Season: Team; Games; Passing; Rushing
GP: GS; Record; Comp; Att; Pct; Yards; Avg; TD; Int; Rate; Att; Yards; Avg; TD
2010: Alabama; Redshirt
2011: Alabama; 5; 0; —; 0; 0; 0.0; 0; 0.0; 0; 0; 0.0; 22; 107; 4.9; 0
2012: Alabama; 10; 0; —; 5; 10; 50.0; 77; 7.7; 0; 0; 114.7; 30; 187; 6.2; 2
2013: Alabama; 13; 0; —; 18; 29; 62.1; 167; 5.8; 2; 0; 133.2; 15; 61; 4.1; 0
2014: Alabama; 14; 14; 12–2; 252; 391; 64.4; 3,487; 8.9; 28; 10; 157.9; 78; 350; 4.5; 7
Career: 42; 14; 12–2; 275; 430; 64.0; 3,731; 87; 30; 10; 88.8; 145; 705; 4.9; 9

==Professional career==

Sims was not drafted in the 2015 NFL draft, thus becoming a free agent. He was offered an opportunity to try out with the Green Bay Packers and the Washington Redskins as a running back. He was not offered a contract by either team.

Sims was signed by the Toronto Argonauts of the Canadian Football League (CFL) on May 28, 2015 and released June 7, 2015.
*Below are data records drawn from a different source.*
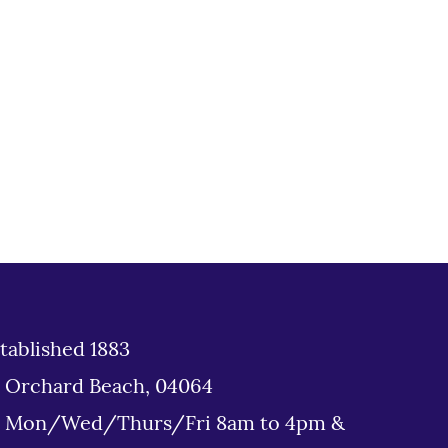
tablished 1883
d Orchard Beach, 04064
: Mon/Wed/Thurs/Fri 8am to 4pm &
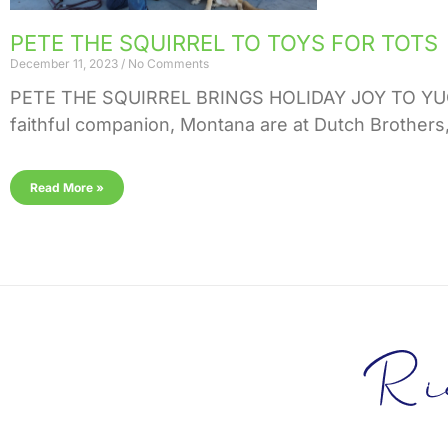
PETE THE SQUIRREL TO TOYS FOR TOTS
December 11, 2023
No Comments
PETE THE SQUIRREL BRINGS HOLIDAY JOY TO YUCA
faithful companion, Montana are at Dutch Brothers,
Read More »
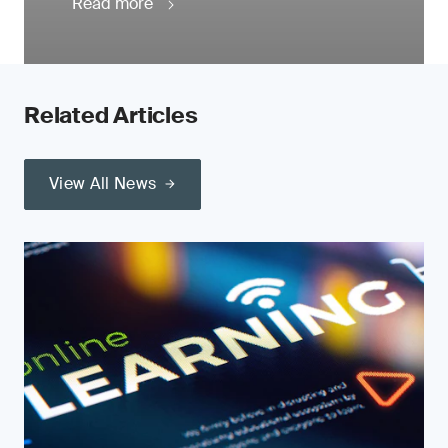
Read more
Related Articles
View All News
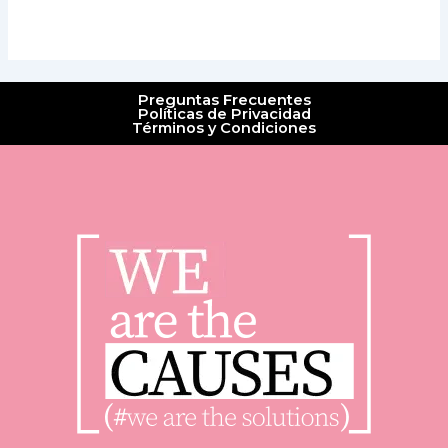
Preguntas Frecuentes
Políticas de Privacidad
Términos y Condiciones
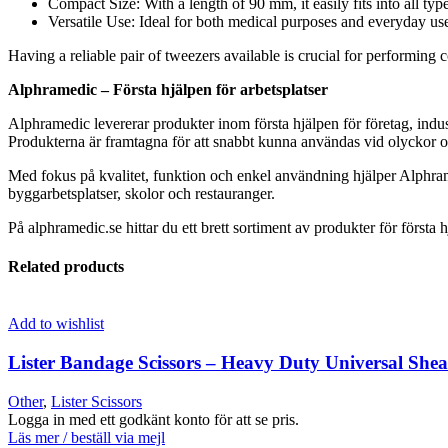
Compact Size: With a length of 90 mm, it easily fits into all type
Versatile Use: Ideal for both medical purposes and everyday use
Having a reliable pair of tweezers available is crucial for performing
Alphramedic – Första hjälpen för arbetsplatser
Alphramedic levererar produkter inom första hjälpen för företag, indus
Produkterna är framtagna för att snabbt kunna användas vid olyckor oc
Med fokus på kvalitet, funktion och enkel användning hjälper Alphram
byggarbetsplatser, skolor och restauranger.
På alphramedic.se hittar du ett brett sortiment av produkter för första h
Related products
Add to wishlist
Lister Bandage Scissors – Heavy Duty Universal Shea
Other
,
Lister Scissors
Logga in med ett godkänt konto för att se pris.
Läs mer / beställ via mejl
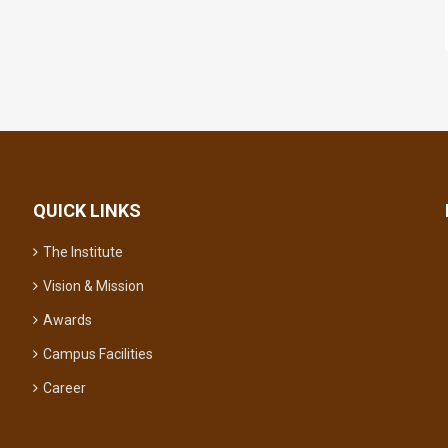
QUICK LINKS
The Institute
Vision & Mission
Awards
Campus Facilities
Career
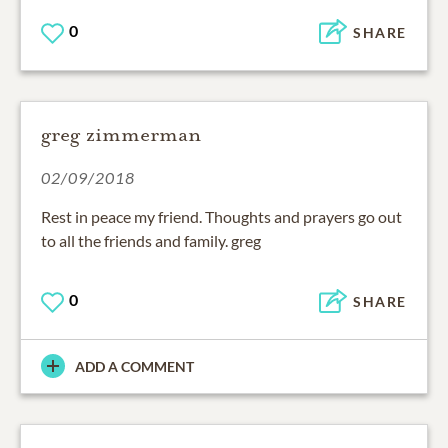
0
SHARE
greg zimmerman
02/09/2018
Rest in peace my friend. Thoughts and prayers go out
to all the friends and family. greg
0
SHARE
ADD A COMMENT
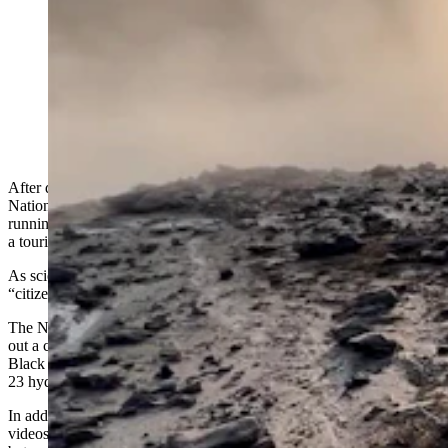
A dramatic video of the aftermath of the Black
Diamond Pool explosion July 23, 2024, resembles a
war zone. The event also is an opportunity for research,
and the park has put out a call for help in studying what
happened. (National Park Service)
After dramatic
explosion of Black Diamond Pool
in Yellowstone
National Park destroyed part of a boardwalk and sent visitors
running, the ripped open landscape looks more like a war zone than
a tourist attraction.
As scientists try to piece together what happened, they’re recruiting
“citizen scientists” to help research the aftermath of the blast.
The National Park Service and the U.S. Geological Survey have put
out a call for information about what was and wasn't happening at
Black Diamond Pool and Biscuit Basin in the days before the July
23 hydrothermal explosion.
In addition to eyewitness accounts, the agencies want photos and
videos of Black Diamond Pool, Black Opal Pool or Wall Pool taken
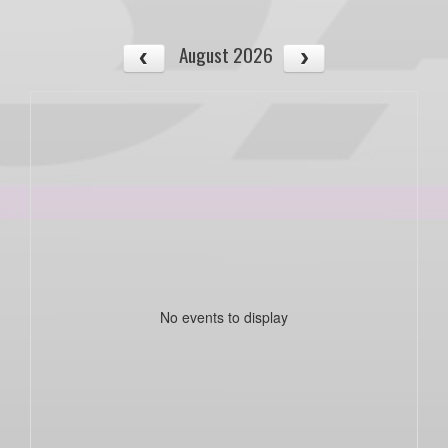
August 2026
No events to display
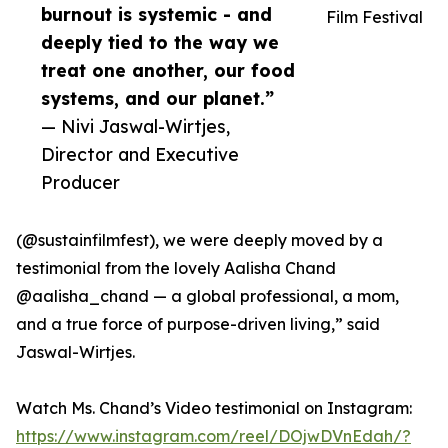
burnout is systemic - and
Film Festival
deeply tied to the way we
treat one another, our food
systems, and our planet.”
— Nivi Jaswal-Wirtjes,
Director and Executive
Producer
(@sustainfilmfest), we were deeply moved by a
testimonial from the lovely Aalisha Chand
@aalisha_chand — a global professional, a mom,
and a true force of purpose-driven living,” said
Jaswal-Wirtjes.
Watch Ms. Chand’s Video testimonial on Instagram:
https://www.instagram.com/reel/DOjwDVnEdah/?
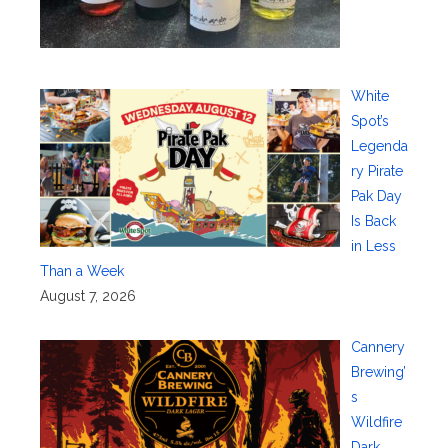
White
Spot’s
Legenda
ry Pirate
Pak Day
Is Back
in Less
Than a Week
August 7, 2026
Cannery
Brewing’
s
Wildfire
Dark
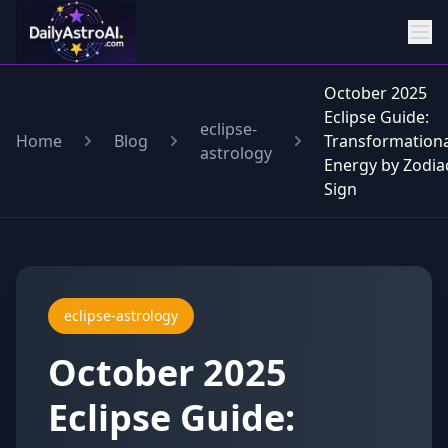
October 2025
Eclipse Guide:
eclipse-
Home
Blog
Transformationa
astrology
Energy by Zodia
Sign
eclipse-astrology
October 2025
Eclipse Guide:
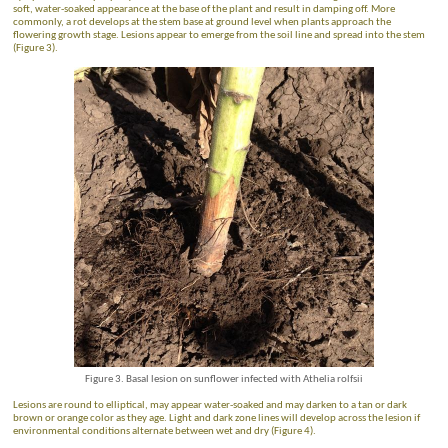
soft, water-soaked appearance at the base of the plant and result in damping off. More
commonly, a rot develops at the stem base at ground level when plants approach the
flowering growth stage. Lesions appear to emerge from the soil line and spread into the stem
(Figure 3).
Figure 3. Basal lesion on sunflower infected with Athelia rolfsii
Lesions are round to elliptical, may appear water-soaked and may darken to a tan or dark
brown or orange color as they age.
Light and dark zone lines will develop across the lesion if
environmental conditions alternate between wet and dry (Figure 4).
Sims was signed by the Saskatchewan Roughriders of the CFL on July 29, 2015. He was cut September 15, 2015, having been on the active roster for one game. Roughriders traded quarterback Kevin Glenn to the Montreal Alouettes October 14, 2015, and Sims was re-signed to replace Glenn. He did not appear in any games for the Roughriders and was released on December 15, 2015.

In July 2016, Sims left North America for Australia to continue his professional football career with the Wollongong Devils of the National Gridiron League.
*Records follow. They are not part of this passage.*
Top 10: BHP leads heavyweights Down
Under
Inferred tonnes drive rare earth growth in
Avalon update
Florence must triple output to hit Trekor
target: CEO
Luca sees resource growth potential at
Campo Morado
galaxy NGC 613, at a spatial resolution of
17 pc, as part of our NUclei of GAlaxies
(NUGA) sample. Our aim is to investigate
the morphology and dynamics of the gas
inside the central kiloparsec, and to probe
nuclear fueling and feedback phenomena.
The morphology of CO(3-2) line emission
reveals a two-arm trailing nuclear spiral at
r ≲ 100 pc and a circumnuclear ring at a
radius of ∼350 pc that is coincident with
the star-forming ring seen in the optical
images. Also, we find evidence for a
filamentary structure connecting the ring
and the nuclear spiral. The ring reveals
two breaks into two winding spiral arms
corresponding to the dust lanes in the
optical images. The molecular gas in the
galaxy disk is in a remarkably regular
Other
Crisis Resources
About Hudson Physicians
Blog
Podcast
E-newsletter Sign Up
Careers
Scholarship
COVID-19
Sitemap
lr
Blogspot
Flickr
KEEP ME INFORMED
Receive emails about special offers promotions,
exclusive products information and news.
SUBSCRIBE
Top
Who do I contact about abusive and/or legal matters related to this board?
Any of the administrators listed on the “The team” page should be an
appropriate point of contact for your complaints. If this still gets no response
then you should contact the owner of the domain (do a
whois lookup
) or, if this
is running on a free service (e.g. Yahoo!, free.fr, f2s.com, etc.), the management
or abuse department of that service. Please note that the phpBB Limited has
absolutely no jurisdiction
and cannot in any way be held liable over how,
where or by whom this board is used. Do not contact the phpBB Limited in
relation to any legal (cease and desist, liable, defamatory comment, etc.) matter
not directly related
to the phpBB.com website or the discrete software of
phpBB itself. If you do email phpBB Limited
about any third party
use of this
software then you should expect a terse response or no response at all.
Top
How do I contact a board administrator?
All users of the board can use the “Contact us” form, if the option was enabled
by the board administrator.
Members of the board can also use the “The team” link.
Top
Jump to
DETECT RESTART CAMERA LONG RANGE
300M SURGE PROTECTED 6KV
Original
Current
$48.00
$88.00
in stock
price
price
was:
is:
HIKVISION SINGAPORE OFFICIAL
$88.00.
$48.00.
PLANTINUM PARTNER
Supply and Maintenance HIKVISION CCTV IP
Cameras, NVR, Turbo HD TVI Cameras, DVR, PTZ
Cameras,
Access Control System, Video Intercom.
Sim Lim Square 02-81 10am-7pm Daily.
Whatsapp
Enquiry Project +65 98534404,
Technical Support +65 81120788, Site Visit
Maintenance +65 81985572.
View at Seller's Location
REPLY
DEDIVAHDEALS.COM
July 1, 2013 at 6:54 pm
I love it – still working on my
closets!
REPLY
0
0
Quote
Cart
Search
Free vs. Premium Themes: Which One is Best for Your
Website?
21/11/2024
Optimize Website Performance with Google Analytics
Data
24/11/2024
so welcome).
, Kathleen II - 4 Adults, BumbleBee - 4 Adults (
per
On September 13, 2016, Sims was signed to the Atlanta Falcons' practice squad. He was released on September 23.

On December 28, 2016, Sims was signed to the Tampa Bay Buccaneers' practice squad. He signed a reserve/future contract with the Buccaneers on January 2, 2017. He was waived on August 28, 2017.

After his release by the Buccaneers, Sims was assigned to the Birmingham Iron of the Alliance of American Football. In the league's quarterback draft on November 27, he was retained by the Iron with their second-round selection. He was placed on injured reserve on February 27, 2019, and waived from injured reserve on April 1, 2019.

On February 27, 2022, Sims signed with the Frisco Fighters of the Indoor Football League. On August 25, 2022, Sims retired from professional football.

Pre-draft measurables
| Height | Weight | Arm length | Hand span | 40-yard dash | 10-yard split | 20-yard split | Three-cone drill | Vertical jump | Broad jump |
| 5 ft 11+1⁄2 in (1.82 m) | 218 lb (99 kg) | 31+1⁄2 in (0.80 m) | 9 in (0.23 m) | 4.57 s | 1.67 s | 2.70 s | 7.15 s | 30+1⁄2 in (0.77 m) | 9 ft 7 in (2.92 m) |
3-cone from Alabama Pro Day, all others from NFL Combine

==Coaching career==
On March 17, 2023, Sims announced he became the offensive coordinator and quarterbacks coach for Mt. Bethel Christian Academy.